The typical home system comprised a roof-mounted solar photovoltaic module, storage battery, charge controller, interior wiring and switches and electric lighting fixtures. The solar panels have generally been in the 18Wp to 40 Wp range, capable of powering up to 4 CFL lights and a DC fan.

In addition to private homes, the project found household clusters (30-40 houses each) in an estimated 50 villages pooling resources to install solar home systems as an alternative to the grid.

As well, an independent initiative by the Small-Scale Sustainable Infrastructure Development Fund (S3IDF), an international NGO, in collaboration with vendor Selco, has spawned several small street hawker solar lighting projects. More and more small town hawkers are switching from kerosene lamps to solar lights.

Most kerosene lamps, especially the open wick type commonly used in rural India, provide very low lighting intensities, far below those required to meet reading needs adequately. The efficiency of these lamps is not even 10 percent of the most in-efficient incandescent electric lighting. This means high costs for lighting and undesired emissions. A study shows kerosene and similar fuels account for 20% of global lighting costs but provide only 0.1% of lighting energy services.

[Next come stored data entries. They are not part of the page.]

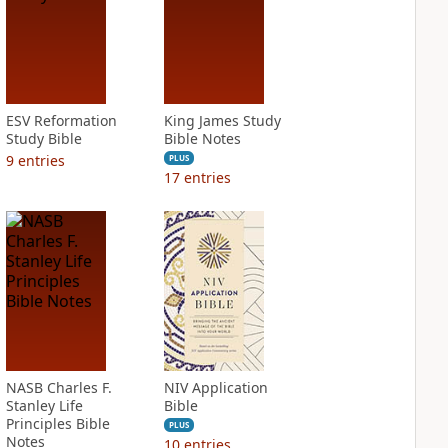
ESV Reformation
King James Study
Study Bible
Bible Notes
9
entries
PLUS
17
entries
NASB Charles F.
NIV Application
Stanley Life
Bible
Principles Bible
PLUS
Notes
10
entries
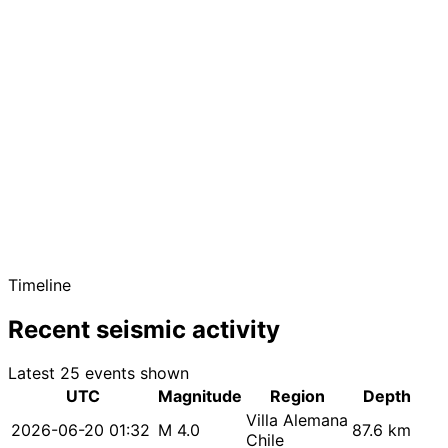
Timeline
Recent seismic activity
Latest 25 events shown
UTC
Magnitude
Region
Depth
Villa Alemana
2026-06-20 01:32
M 4.0
87.6 km
Chile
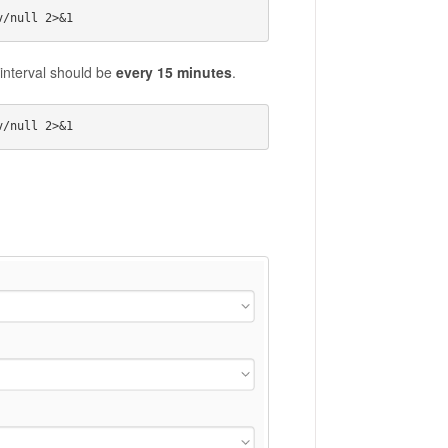
interval should be
every 15 minutes
.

In terms of greenhouse gas emissions, a single wick burns about 80 litres of kerosene, producing more than 250 kg of carbon dioxide per year.

Kerosene emits several other harmful gases while burning, and due to its low efficiency contains large amount of unburned hydrocarbons and soot. And since a majority of homes in rural India are poorly ventilated, it poses a health hazard, commonly causing respiratory, and eye problems. Eye, nose and throat irritation are caused by inhalation of the fumes.

Kerosene use in lamps is also a safety risk – lamps can easily get knocked over setting fire in the home. An estimated 100 million families use kerosene for lighting in India, exposing themselves to these health and safety hazards.

"Our bank takes great pride in contributing to social change in association with UNEP," says Mr. M. B. N. Rao, Chairman and Managing Director of Canara Bank. "Putting Solar Home Lighting Systems and reliable energy supplies within the reach of the common citizen kindles hopes and aspirations of many for a better life and well being."

"As governments meet next week in New York for the 15th Session on the Commission on Sustainable Development, the topic of energy will be at the top of the agenda, and particularly how to finance the global shift to a cleaner energy mix," says Mr. Steiner. "This programme has shown one important area where this is being done on the ground, bringing together local banks, a clean energy technology and the entrepreneurial drive of modern India."